Brain Star - Jason Connolly - Human fMRI evidence for the neural correlates of preparatory set

Brain Star (biweekly awards to trainees)

Jason Connolly

Brain Star - August 15, 2003

Awardee:

Jason Connolly - Biosketch
Ph.D. Neuroscience
University of Western Ontario

Article:
Connolly, J.D., Goodale, M.A., Menon, R.S., Munoz, D.P. (2002). Human fMRI evidence for the neural correlates of preparatory set. Nature Neuroscience 5 :1345-52.

Significance of Research:

To date, it has been difficult to dissociate the relative contributions of frontal and parietal cortex in visuomotor control. Previous research has shown that these regions are co-activated in paradigms in which subjects make eye movements or shift attention.

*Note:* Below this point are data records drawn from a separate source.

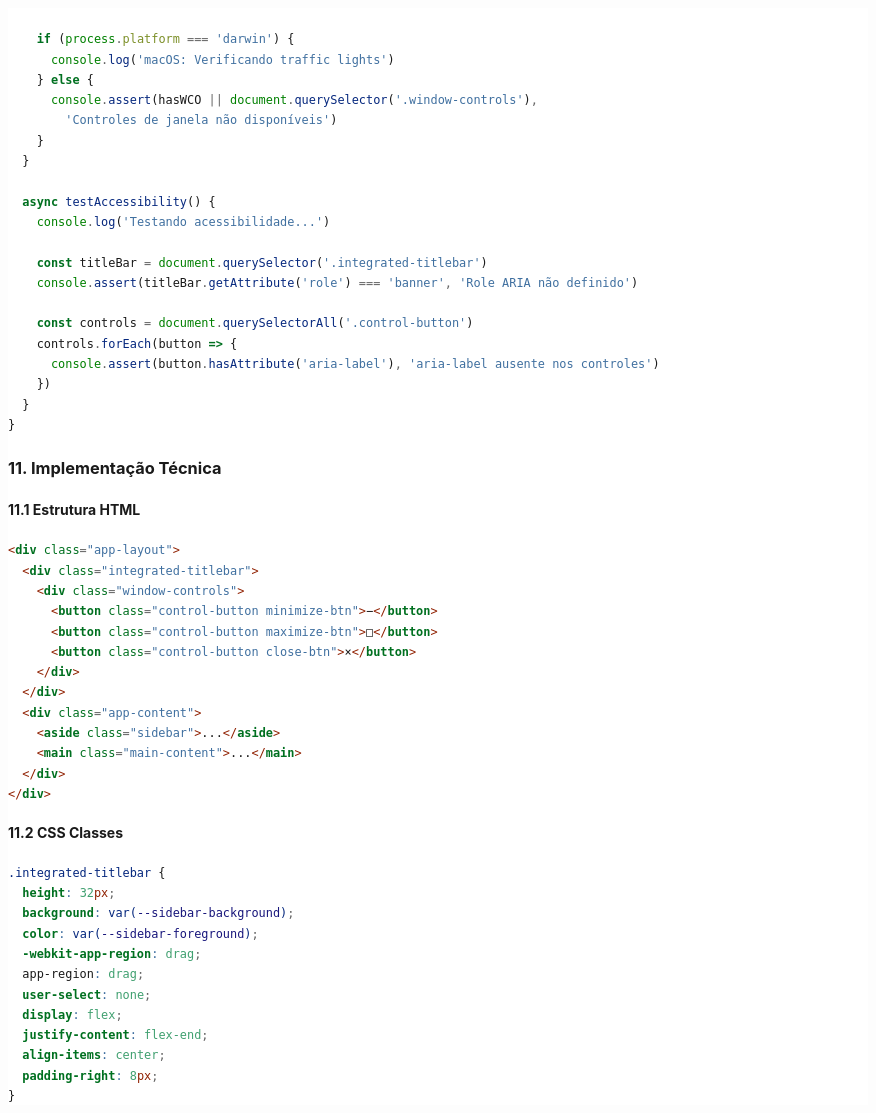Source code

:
 ```javascript
    
    if (process.platform === 'darwin') {
      console.log('macOS: Verificando traffic lights')
    } else {
      console.assert(hasWCO || document.querySelector('.window-controls'), 
        'Controles de janela não disponíveis')
    }
  }

  async testAccessibility() {
    console.log('Testando acessibilidade...')
    
    const titleBar = document.querySelector('.integrated-titlebar')
    console.assert(titleBar.getAttribute('role') === 'banner', 'Role ARIA não definido')
    
    const controls = document.querySelectorAll('.control-button')
    controls.forEach(button => {
      console.assert(button.hasAttribute('aria-label'), 'aria-label ausente nos controles')
    })
  }
}
```

### 11. Implementação Técnica

#### 11.1 Estrutura HTML
```html
<div class="app-layout">
  <div class="integrated-titlebar">
    <div class="window-controls">
      <button class="control-button minimize-btn">−</button>
      <button class="control-button maximize-btn">□</button>
      <button class="control-button close-btn">×</button>
    </div>
  </div>
  <div class="app-content">
    <aside class="sidebar">...</aside>
    <main class="main-content">...</main>
  </div>
</div>
```

#### 11.2 CSS Classes
```css
.integrated-titlebar {
  height: 32px;
  background: var(--sidebar-background);
  color: var(--sidebar-foreground);
  -webkit-app-region: drag;
  app-region: drag;
  user-select: none;
  display: flex;
  justify-content: flex-end;
  align-items: center;
  padding-right: 8px;
}
```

The series of functional magnetic imaging (fMRI) experiments presented in this paper provide evidence that the two regions can be functionally dissociated and suggest a specific role for the frontal cortex in early motor planning. The observation that certain early motor planning signals are localized to frontal cortex illuminates one of the most intense debates in cognitive neuroscience over the past half decade -- whether the parietal lobe is concerned with attention or with early motor planning. The importance of our paper in this debate was captured by the New and Views commentary that appeared in Nature Neuroscience describing our article. To investigate early motor planning, we instructed normal subjects to either look toward (pro-saccade) or away from (anti-saccade) a visual target that appeared in the periphery after a variable delay and measured activation in parietal and frontal cortex with fMRI. This paper provides the first neuroimaging evidence that the frontal cortex but not the parietal lobe is selectively activated when an individual intends to make one movement and not the other - before the target for that movement has appeared. These observations therefore not only tease apart the relative functions of the two regions, but provide evidence that the frontal cortex may be relatively more important in movement selection - before a target is specified. The parietal cortex, in contrast, is more concerned with transforming spatial information about the target into the appropriate motor output. Not only does our paper speak to the parietal versus frontal debate, but it also provides critical information for using these techniques to now investigate patients with specific disorders of the frontal lobes. Specifically, we have identified control signals in the frontal lobes that should be altered in schizophrenia, attention deficit hyperactivity disorder, and other frontal disorders. We can now determine if these signals are indeed altered and whether treatment therapies can effectively restore function in a task assaying frontal lobe function, like the anti-saccade task.